What the exercise asks:
Where a line contains the word "Wahrnehmung", copy that line from the records below.
[Given data]
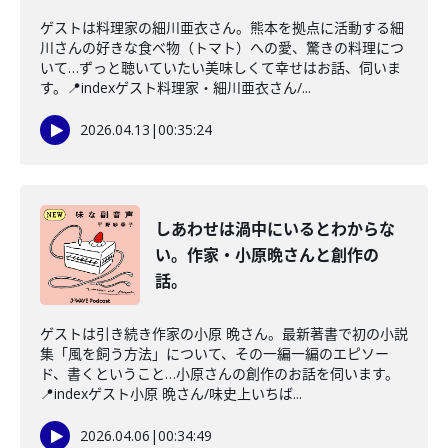
ゲストは料理家の細川亜衣さん。熊本を拠点に活動する細
川さんの好きな食べ物（トマト）への愛、驚きの料理につ
いて…ずっと聴いていたい美味しくて幸せはお話、伺いま
す。📍indexゲスト料理家・細川亜衣さん/...
2026.04.13
|
00:35:24
しあわせは渦中にいるとわからな
い。作家・小原晩さんと創作の
話。
ゲストは引き続き作家の小原 晩さん。最新著書で初の小説
集「風を飼う方法」について、その一編一編のエピソー
ド、書くということ…小原さんの創作のお話を伺います。
📍indexゲスト小原 晩さん/味史上いちば...
2026.04.06
|
00:34:49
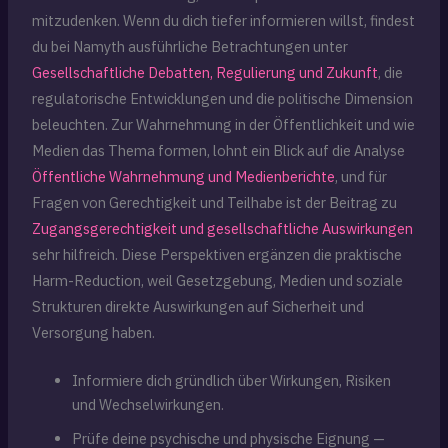
mitzudenken. Wenn du dich tiefer informieren willst, findest
du bei Namyth ausführliche Betrachtungen unter
Gesellschaftliche Debatten, Regulierung und Zukunft
, die
regulatorische Entwicklungen und die politische Dimension
beleuchten. Zur Wahrnehmung in der Öffentlichkeit und wie
Medien das Thema formen, lohnt ein Blick auf die Analyse
Öffentliche Wahrnehmung und Medienberichte
, und für
Fragen von Gerechtigkeit und Teilhabe ist der Beitrag zu
Zugangsgerechtigkeit und gesellschaftliche Auswirkungen
sehr hilfreich. Diese Perspektiven ergänzen die praktische
Harm-Reduction, weil Gesetzgebung, Medien und soziale
Strukturen direkte Auswirkungen auf Sicherheit und
Versorgung haben.
Informiere dich gründlich über Wirkungen, Risiken
und Wechselwirkungen.
Prüfe deine psychische und physische Eignung —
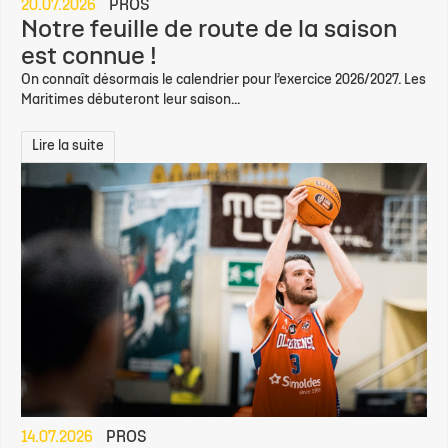
20.07.2026
PROS
Notre feuille de route de la saison
est connue !
On connaît désormais le calendrier pour l’exercice 2026/2027. Les
Maritimes débuteront leur saison...
Lire la suite
14.07.2026
PROS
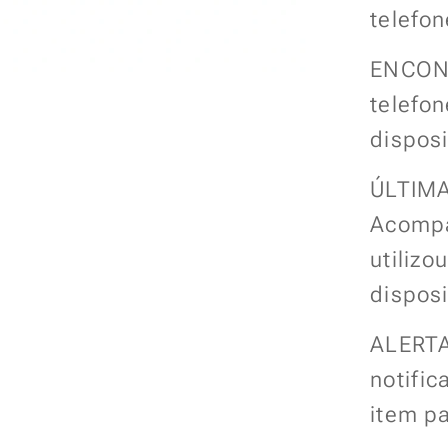
telefon
ENCONT
telefon
disposi
ÚLTIM
Acompa
utilizo
disposi
ALERTA
notific
item pa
[/Given data]
Problem solution:
beleuchten. Zur Wahrnehmung in der Öffentlichkeit und wie
Öffentliche Wahrnehmung und Medienberichte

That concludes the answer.